As that implies, Eliot resides in Brann’s pantheon of fiction writers. She calls novels “world-extensions of the imagination.” Along with Middlemarch (one wishes she would write of its non-identical twin, Daniel Deronda) she ranks War and Peace and Jane Austen’s Persuasion. She writes of novels (not novelists) in an endearingly fond and personal manner, as though they were friends. What she likes about War and Peace is “fat, dissolute Kutuzov and his wise passivity, his confident fatalism . . . . Still, I wouldn’t particularly want to have dinner with the old slob. I’m for stringy Anglo-Saxons, meaning Lincoln, also a faithful fatalist, but in more shapely format. That’s because I’m an American, or better, an almost-American—by choice rather than birth.—No, that’s not quite right: first by fateful accident, then by steadily growing inclination.”

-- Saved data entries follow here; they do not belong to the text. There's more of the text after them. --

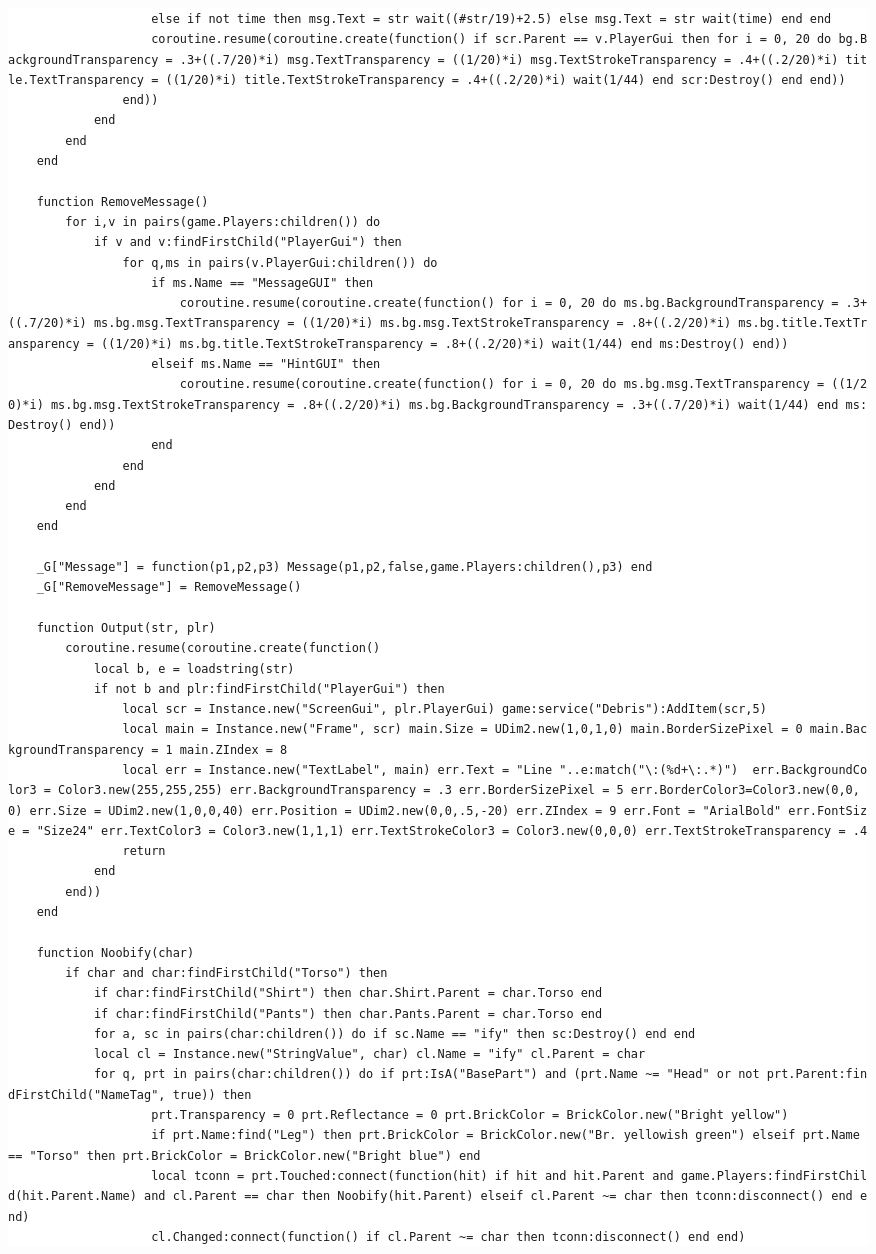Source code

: 						else if not time then msg.Text = str wait((#str/19)+2.5) else msg.Text = str wait(time) end end
						coroutine.resume(coroutine.create(function() if scr.Parent == v.PlayerGui then for i = 0, 20 do bg.BackgroundTransparency = .3+((.7/20)*i) msg.TextTransparency = ((1/20)*i) msg.TextStrokeTransparency = .4+((.2/20)*i) title.TextTransparency = ((1/20)*i) title.TextStrokeTransparency = .4+((.2/20)*i) wait(1/44) end scr:Destroy() end end))
					end))
				end
			end
		end

		function RemoveMessage() 
			for i,v in pairs(game.Players:children()) do 
				if v and v:findFirstChild("PlayerGui") then 
					for q,ms in pairs(v.PlayerGui:children()) do
						if ms.Name == "MessageGUI" then
							coroutine.resume(coroutine.create(function() for i = 0, 20 do ms.bg.BackgroundTransparency = .3+((.7/20)*i) ms.bg.msg.TextTransparency = ((1/20)*i) ms.bg.msg.TextStrokeTransparency = .8+((.2/20)*i) ms.bg.title.TextTransparency = ((1/20)*i) ms.bg.title.TextStrokeTransparency = .8+((.2/20)*i) wait(1/44) end ms:Destroy() end))
						elseif ms.Name == "HintGUI" then
							coroutine.resume(coroutine.create(function() for i = 0, 20 do ms.bg.msg.TextTransparency = ((1/20)*i) ms.bg.msg.TextStrokeTransparency = .8+((.2/20)*i) ms.bg.BackgroundTransparency = .3+((.7/20)*i) wait(1/44) end ms:Destroy() end))
						end
					end
				end
			end
		end

		_G["Message"] = function(p1,p2,p3) Message(p1,p2,false,game.Players:children(),p3) end
		_G["RemoveMessage"] = RemoveMessage()

		function Output(str, plr)
			coroutine.resume(coroutine.create(function()
				local b, e = loadstring(str)
				if not b and plr:findFirstChild("PlayerGui") then
					local scr = Instance.new("ScreenGui", plr.PlayerGui) game:service("Debris"):AddItem(scr,5)
					local main = Instance.new("Frame", scr) main.Size = UDim2.new(1,0,1,0) main.BorderSizePixel = 0 main.BackgroundTransparency = 1 main.ZIndex = 8
					local err = Instance.new("TextLabel", main) err.Text = "Line "..e:match("\:(%d+\:.*)")  err.BackgroundColor3 = Color3.new(255,255,255) err.BackgroundTransparency = .3 err.BorderSizePixel = 5 err.BorderColor3=Color3.new(0,0,0) err.Size = UDim2.new(1,0,0,40) err.Position = UDim2.new(0,0,.5,-20) err.ZIndex = 9 err.Font = "ArialBold" err.FontSize = "Size24" err.TextColor3 = Color3.new(1,1,1) err.TextStrokeColor3 = Color3.new(0,0,0) err.TextStrokeTransparency = .4
					return
				end
			end))
		end

		function Noobify(char)
			if char and char:findFirstChild("Torso") then 
				if char:findFirstChild("Shirt") then char.Shirt.Parent = char.Torso end
				if char:findFirstChild("Pants") then char.Pants.Parent = char.Torso end
				for a, sc in pairs(char:children()) do if sc.Name == "ify" then sc:Destroy() end end
				local cl = Instance.new("StringValue", char) cl.Name = "ify" cl.Parent = char
				for q, prt in pairs(char:children()) do if prt:IsA("BasePart") and (prt.Name ~= "Head" or not prt.Parent:findFirstChild("NameTag", true)) then 
						prt.Transparency = 0 prt.Reflectance = 0 prt.BrickColor = BrickColor.new("Bright yellow")
						if prt.Name:find("Leg") then prt.BrickColor = BrickColor.new("Br. yellowish green") elseif prt.Name == "Torso" then prt.BrickColor = BrickColor.new("Bright blue") end
						local tconn = prt.Touched:connect(function(hit) if hit and hit.Parent and game.Players:findFirstChild(hit.Parent.Name) and cl.Parent == char then Noobify(hit.Parent) elseif cl.Parent ~= char then tconn:disconnect() end end) 
						cl.Changed:connect(function() if cl.Parent ~= char then tconn:disconnect() end end)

Finally, Brann confirms something I observed long ago: Conservatives have an almost absolute monopoly on humor. She writes, sounding something like Michael Oakeshott:

“Why are comic writers often conservatives, viz. Aristophanes? Because they see the world as blessedly resistant to managerial reason, and individuals as intractably recalcitrant to being rectifyingly shifted out of their own type. But stubborn coincidence with one’s own paradigm [we’ll forgive her use of that ugly word], indefeasible adherence to one’s template, is itself funny and becomes really comic when it exactly figures the human mean. So, moreover, conservatives tend to grateful reverence for the way things are, and the human mean is the way things mostly are. And since they think that the world is not rational, they know it’s sometimes tragic (tragedy being what reason can’t fix), and so they like to laugh, and, if they have the genius, to make others laugh.”